You can't really help it. What does that have to do with anything?"

"Racists aren't a thing of the past, and neither are bigoted witch hunters," Match said.

"He puts on a public face, and knows how to mind his p's and q's, but I'm guessing that at least one of his motives was that he still secretly hates my fucking guts.

My mom didn't get along with him either, but what can you do when the town elects him time and again?" He shrugged.

"It was whatever, mostly."

His friends all looked depressed and ashamed, which he hadn't wanted.

"Just let it go, guys.

Thanks to that severance money, Rick is hard at work securing my cottage for me.

He said he'd see to it we closed in twenty days."

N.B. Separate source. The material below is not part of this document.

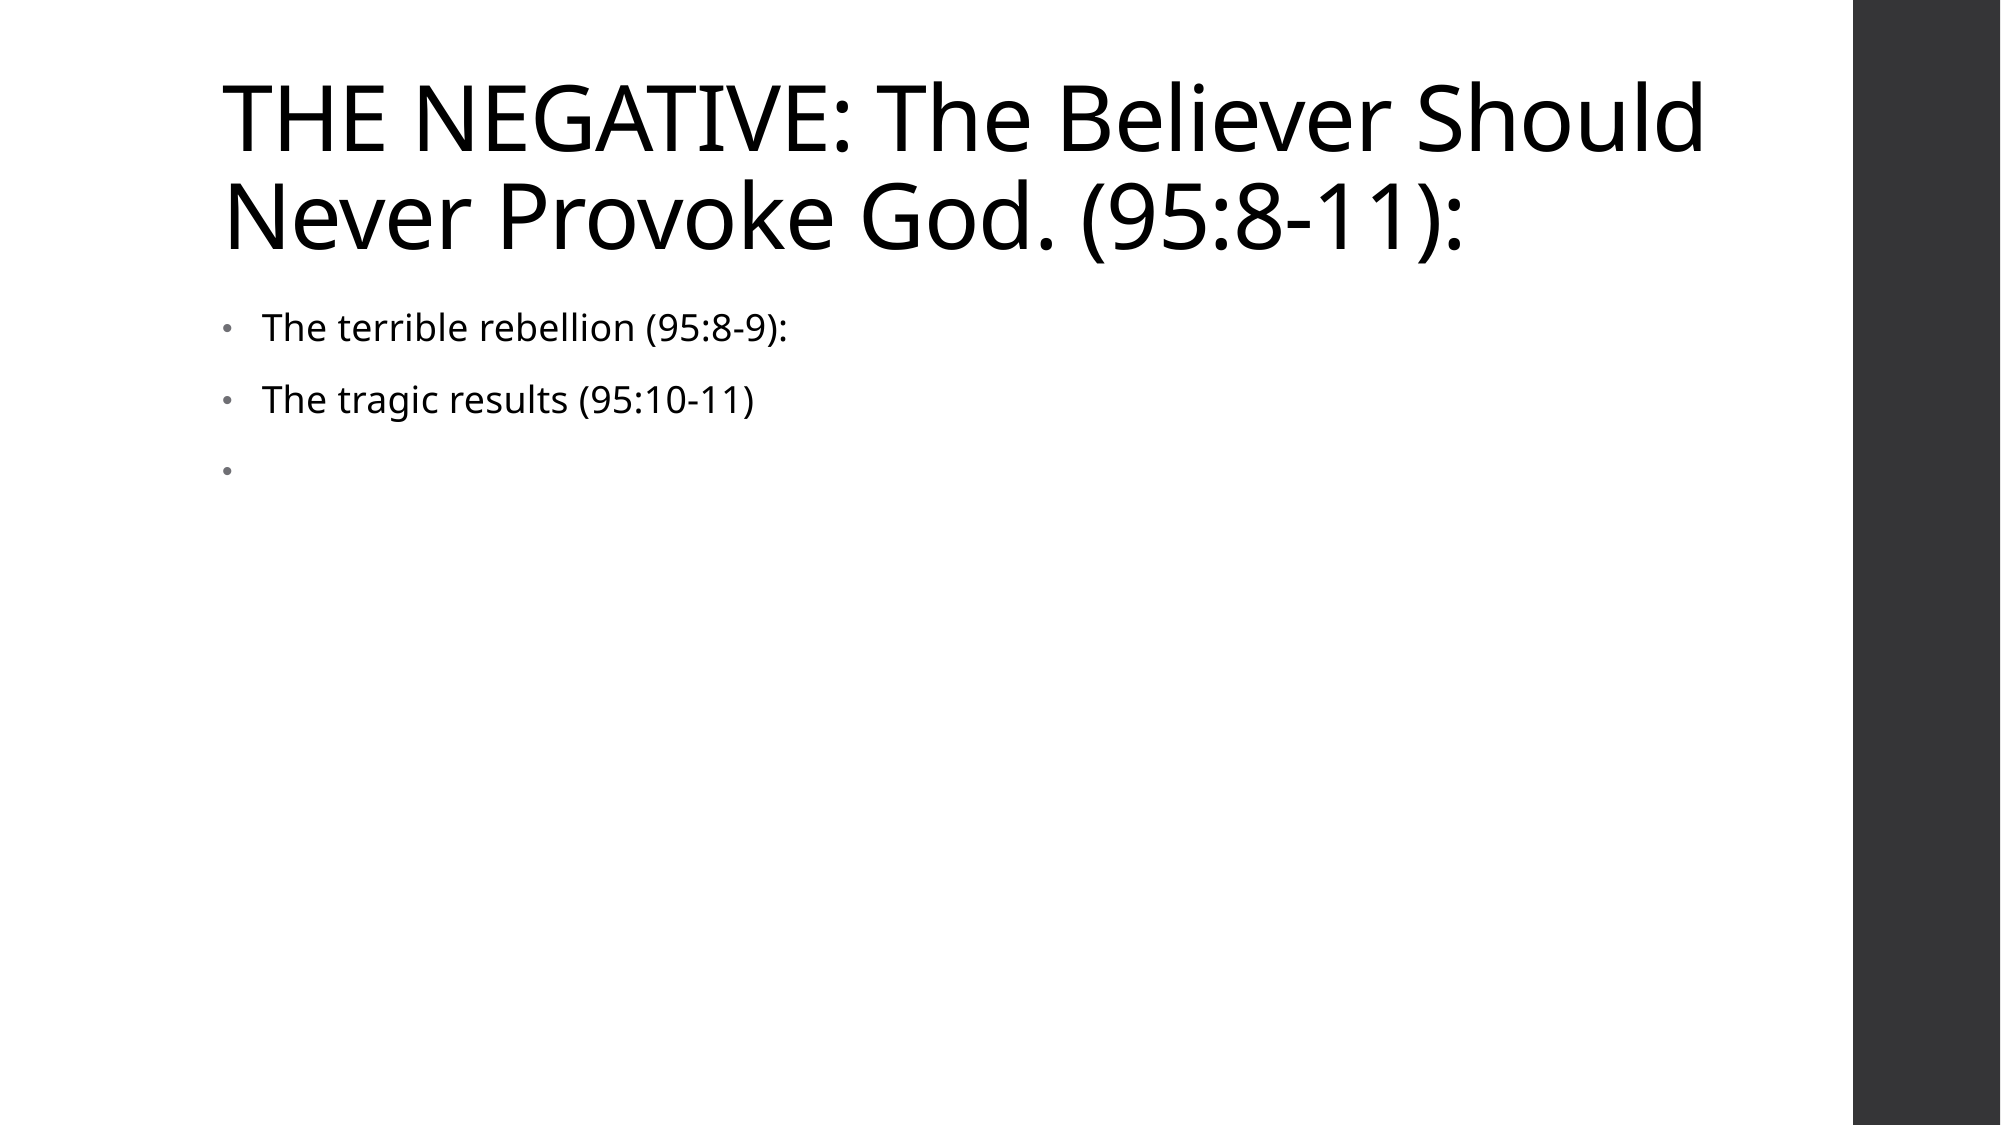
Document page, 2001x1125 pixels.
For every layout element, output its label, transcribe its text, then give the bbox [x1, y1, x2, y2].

title THE NEGATIVE: The Believer Should Never Provoke God. (95:8-11): [206, 60, 1797, 278]
list The terrible rebellion (95:8-9): The tragic results (95:10-11) [206, 299, 1617, 1014]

"Oh, my god!" Ronan said, rushing and sweeping him, holding him up like he weighed nothing, dropping him only just enough to kiss him.

"Congrats!"

"Working our asses off and you were house shopping," Benny said.

"Jackass."

"I was fired.

Technically I'm still unemployed.

What did you want me to do?" Match asked with a grin.

"Ride is here," Traci said.

"Continue your banter once we're done with all this nonsense."

"Yes, my love," Benny replied.

They piled into the police van that had come to collect them, and once he was holding still the exhaustion hit Match like a truck.

He let his head fall on Ronan's shoulder and dozed all the way back to townhall, even with the unholy jostling of the van and frequent swearing of the driver.

"I feel like we barely recovered from the other night, and now this.

I'm gonna sleep the rest of the week."